UMATILLA, Ore. - State governments and tribal governments have a lot in common. Both have people who need jobs and services, and fewer dollars to provide them. In Oregon, there's at least one place where government seems to be working - and working well.

The Confederated Tribes of the Umatilla Indian Reservation, whose business holdings include the well-known Wildhorse Wildhorse Casino and Resort on tribal lands near Pendleton, recently received a national award for good government. Harvard University cited the tribal government's free transportation system as an example of economic development that works.

The commuter bus routes crisscross northeastern Oregon and southeastern Washington, from La Grande to Walla Walla, explains Jim Beard, Confederated Tribes planning director.

"It allows the tribes to optimize their investment in job creation - getting the tribal members to the workplace - as well as it's used as a recruiting tool to bring in businesses to our industrial and business park."

The award is part of a Harvard program called "Honoring Nations" that recognizes people's problem-solving efforts through their local governments.

Megan Hill, director of Harvard's Project on American Indian Economic Development, says other types of government can learn from the Native American examples she sees across the country.

"Successful native nations, like the Umatilla, in their daily work benefit not only their citizens, but the whole community. When tribes take over their own programs, like the public transit system, they consistently outperform anyone else."
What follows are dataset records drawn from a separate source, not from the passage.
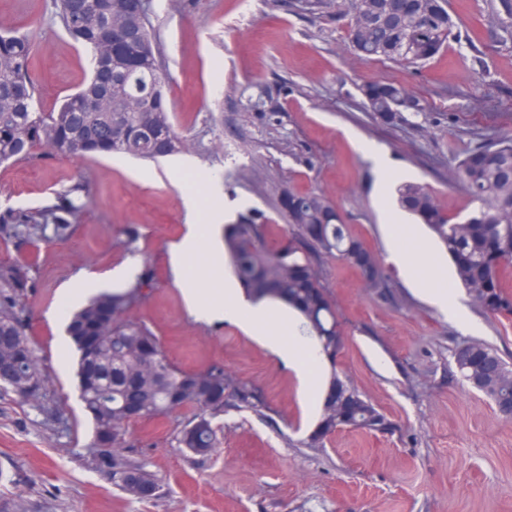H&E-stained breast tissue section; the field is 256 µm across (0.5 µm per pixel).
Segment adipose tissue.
I'll list each match as a JSON object with an SVG mask.
<instances>
[{
	"instance_id": "adipose-tissue-1",
	"label": "adipose tissue",
	"mask_w": 512,
	"mask_h": 512,
	"mask_svg": "<svg viewBox=\"0 0 512 512\" xmlns=\"http://www.w3.org/2000/svg\"><path fill=\"white\" fill-rule=\"evenodd\" d=\"M199 238L196 229L176 243L171 250V263L191 314L200 321H228L238 325L258 338L281 360L286 362L305 385L306 397L310 404H318L321 384L316 377L321 357L316 341L300 334L281 338L266 329L268 314L266 309L235 295L232 289H225L220 302L200 299L195 282L184 276V265L189 256L198 248Z\"/></svg>"
}]
</instances>
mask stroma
Returning <instances> with one entry per match:
<instances>
[{"label": "stroma", "instance_id": "35a3bbf8", "mask_svg": "<svg viewBox=\"0 0 512 512\" xmlns=\"http://www.w3.org/2000/svg\"><path fill=\"white\" fill-rule=\"evenodd\" d=\"M52 0H0V26L31 33V76L44 110L59 105L89 75L88 55L50 20ZM490 0H449L460 34L419 69L366 63L345 45L334 7L310 14L298 0H153L168 97L190 151L142 162L124 157H38L0 167V203L33 206L77 178L87 184L81 223L66 241L41 250L35 288L23 302L29 334L51 378L53 400L41 403L0 390V499L22 512H512V421L468 386L451 353L480 341L512 363V319L472 306L458 287L446 251L425 225L397 205V187L426 184L448 216L466 214L469 197L451 175L473 131L496 123L512 134V40L486 24ZM282 78L292 92L282 123L243 121L241 94L258 80ZM390 82L415 91L430 110V133L387 126L368 112L360 87ZM389 163L380 174L363 145ZM219 179L220 200L207 190ZM315 192L335 204L355 237L378 256L388 296L366 288L356 269L333 258L323 283L345 333L330 372L350 380L397 423L390 435L343 429L323 447L304 441L321 413L309 410L296 375L239 326L197 321L170 262L186 233L185 187L202 209L220 207L225 222L258 208L276 216V186ZM424 278L446 285L467 306L463 328L431 305L389 255L388 225ZM140 233L136 251L125 231ZM222 224L205 228L190 272L207 300L233 282L222 250ZM151 266L155 286L132 311L159 337L179 368L223 365L255 385L267 415L226 403L218 446L207 455L176 447L184 413L129 426L128 447L162 481L139 500L107 484L88 463L92 424L76 388L72 348L54 316L61 289L84 273L126 264Z\"/></svg>", "mask_w": 512, "mask_h": 512}]
</instances>
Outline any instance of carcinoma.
<instances>
[{
	"instance_id": "obj_1",
	"label": "carcinoma",
	"mask_w": 512,
	"mask_h": 512,
	"mask_svg": "<svg viewBox=\"0 0 512 512\" xmlns=\"http://www.w3.org/2000/svg\"><path fill=\"white\" fill-rule=\"evenodd\" d=\"M346 21V40L366 62L418 67L456 37L448 0H333ZM152 0H53L52 20L90 54L91 75L50 112L39 106L30 77L35 42L27 34L0 30V166L39 155L88 159L121 154L143 161L186 152L191 141L175 128L166 94L169 78L160 68ZM488 27L499 40L512 39V0H491ZM245 97V121L278 126L290 89L278 80L258 81ZM368 111L390 125L408 124L429 133L427 106L403 86L367 82L360 87ZM479 140L463 153L455 176L478 207L453 220L437 205L427 186L407 182L397 189L401 210L426 225L448 252L455 279L474 302L488 296L485 314L512 318V292L503 284L512 258V136L490 126L473 133ZM87 186L76 179L37 206L0 205V237L25 248L22 262L0 265V383L30 398L48 399L50 381L28 335L22 298L36 285L35 257L41 246L69 239L84 213ZM297 207L280 211L291 236L269 248L272 219L251 209L224 225V255L247 299L281 302L304 320L320 354L336 360L345 337L322 280L317 260L330 257L356 268L364 286L385 294L386 278L376 255L353 236L335 207L320 194L283 188ZM155 274L149 266L116 291L91 296L68 315L65 332L76 354L79 398L93 425L88 463L107 483L138 499H149L160 479L127 451L130 424L190 411L175 439L178 447L205 455L217 445L215 421L224 416L226 393L258 414L269 406L259 390L213 364L184 371L166 357L159 338L130 312L146 297ZM453 361L467 384L498 409L512 406V367L483 343L453 350ZM329 383L348 394L349 414L323 408L317 429L307 437L320 448L341 428L391 434L397 425L351 383L333 374Z\"/></svg>"
}]
</instances>
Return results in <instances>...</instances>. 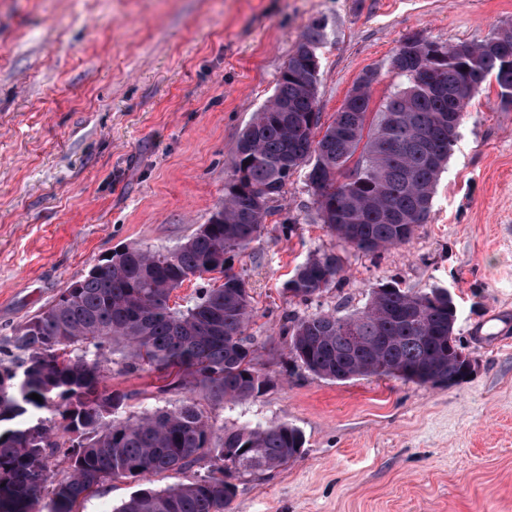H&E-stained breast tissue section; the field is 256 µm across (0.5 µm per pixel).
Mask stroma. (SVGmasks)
<instances>
[{
    "mask_svg": "<svg viewBox=\"0 0 512 512\" xmlns=\"http://www.w3.org/2000/svg\"><path fill=\"white\" fill-rule=\"evenodd\" d=\"M317 22L327 124L366 70L373 103L394 90L402 40H482L512 24V0H0V346L109 252L172 248L208 222L239 135ZM498 91L487 82L466 107L409 243L349 252L338 287L290 302L295 266L336 244L302 169L236 261L270 383L221 406L192 396L216 431L283 421L305 448L241 482L233 512H512V109ZM389 280L448 289L471 376L334 383L296 367L285 312L350 313ZM163 384L112 376L128 415L190 396Z\"/></svg>",
    "mask_w": 512,
    "mask_h": 512,
    "instance_id": "stroma-1",
    "label": "stroma"
}]
</instances>
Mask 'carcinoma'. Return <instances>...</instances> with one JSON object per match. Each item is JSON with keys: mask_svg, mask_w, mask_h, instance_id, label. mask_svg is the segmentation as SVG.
<instances>
[{"mask_svg": "<svg viewBox=\"0 0 512 512\" xmlns=\"http://www.w3.org/2000/svg\"><path fill=\"white\" fill-rule=\"evenodd\" d=\"M323 38L319 23L302 34L274 94L238 137L216 223L199 225L172 249L113 252L18 328L11 355L0 359V512H40L42 503L48 512H76L107 480L187 472L202 461L205 473L163 489L140 488L115 512H232L242 479L301 457L305 440L297 427L244 425L218 435L191 398L122 417L128 394L108 380L117 365L125 373L173 374L160 391H200L216 404L259 396L262 373L248 333L254 308L234 263L260 236L291 176L308 168L321 223L342 245L374 255L408 243L426 223L455 146L460 107L489 79L501 106H512L509 25L478 42L455 43V53L440 60L431 39H405L391 60L403 82L378 111L370 104L379 74L368 70L325 125L319 71L309 63ZM343 272L339 251L317 249L284 289L306 304ZM210 273L222 283L170 306L185 281ZM456 321L447 289L386 282L371 289L360 310L290 311L284 328L294 361L318 377L436 384L465 376L469 355ZM41 411L49 416L21 423ZM60 454L69 461L66 472L52 467Z\"/></svg>", "mask_w": 512, "mask_h": 512, "instance_id": "cac0c4a2", "label": "carcinoma"}]
</instances>
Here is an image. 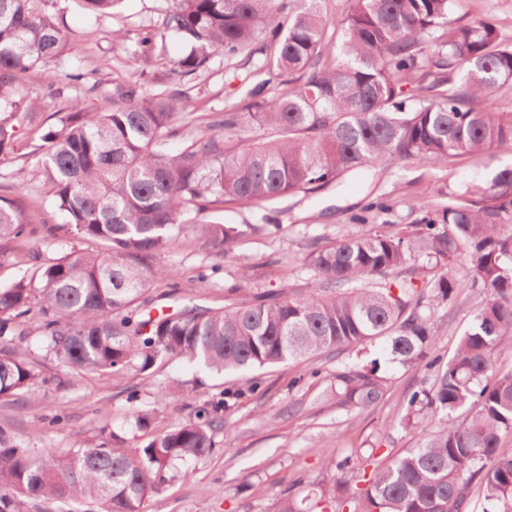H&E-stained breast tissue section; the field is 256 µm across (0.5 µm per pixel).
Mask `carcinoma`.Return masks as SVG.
<instances>
[{
	"label": "carcinoma",
	"instance_id": "carcinoma-1",
	"mask_svg": "<svg viewBox=\"0 0 512 512\" xmlns=\"http://www.w3.org/2000/svg\"><path fill=\"white\" fill-rule=\"evenodd\" d=\"M38 0H0V156L17 151L36 101L21 91L49 86L58 75L42 68L65 42ZM175 0L163 24L183 51L174 73L205 69L217 50L248 49L274 59L269 78L248 93L245 111H224L202 136L173 153L169 141L183 100L146 95L134 84L116 89L112 110L82 105L58 117L42 135L40 173L76 234L106 251H72L43 266L38 287L21 279L0 287V341L34 301L42 306L39 337L60 364L88 372L138 374L157 362L184 358L218 373H241L359 348L385 337L402 367L433 374L428 389H411L402 424L418 441L391 463L376 466V449L339 457L333 488L320 482L290 487L275 512H512V366L494 360L512 343V165L489 183L466 187L396 232L356 234L308 254L316 280L308 293L283 287L231 310L186 306L140 312L134 306L151 278L174 276L153 266L180 233L186 206L202 214L215 203L255 202L316 192L340 176L394 157L437 162L478 156L512 142V119L490 110L494 90L512 81V41L487 20L457 25L455 0H350L325 32L321 0ZM282 86L263 95L267 83ZM262 130L238 140L246 118ZM21 195L0 196V243L27 233ZM278 225L203 222L207 241L222 249L240 236ZM465 257L468 274L453 273ZM373 288H354L362 279ZM489 294L460 336L454 353H435L433 321L440 306ZM38 374L21 351L0 349V398L31 393ZM391 378L373 359L336 370L325 396L339 411L375 407ZM442 415L433 431L423 414ZM224 429L219 406L202 409L127 454L113 433L92 447L60 452L35 448L0 429V512H19L17 497L89 501L96 512H145L176 461L213 452Z\"/></svg>",
	"mask_w": 512,
	"mask_h": 512
}]
</instances>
Beard has no specific hints about governing for contentious state legislatures. From transportation to education to salmon recovery, he says the tribal board just sees a need and makes it a priority - with a focus on looking ahead.

"They rely heavily on planning and visioning. The board sets out a course of action and then they turn it over to the staff and let us successfully implement it without micromanaging the programs."

This is the sixth national award in a decade from the Honoring Nations project for the Confederated Tribes, made up of members of the Cayuse, Umatilla and Walla Walla tribes. Information about the project is available at www.hpaied.org.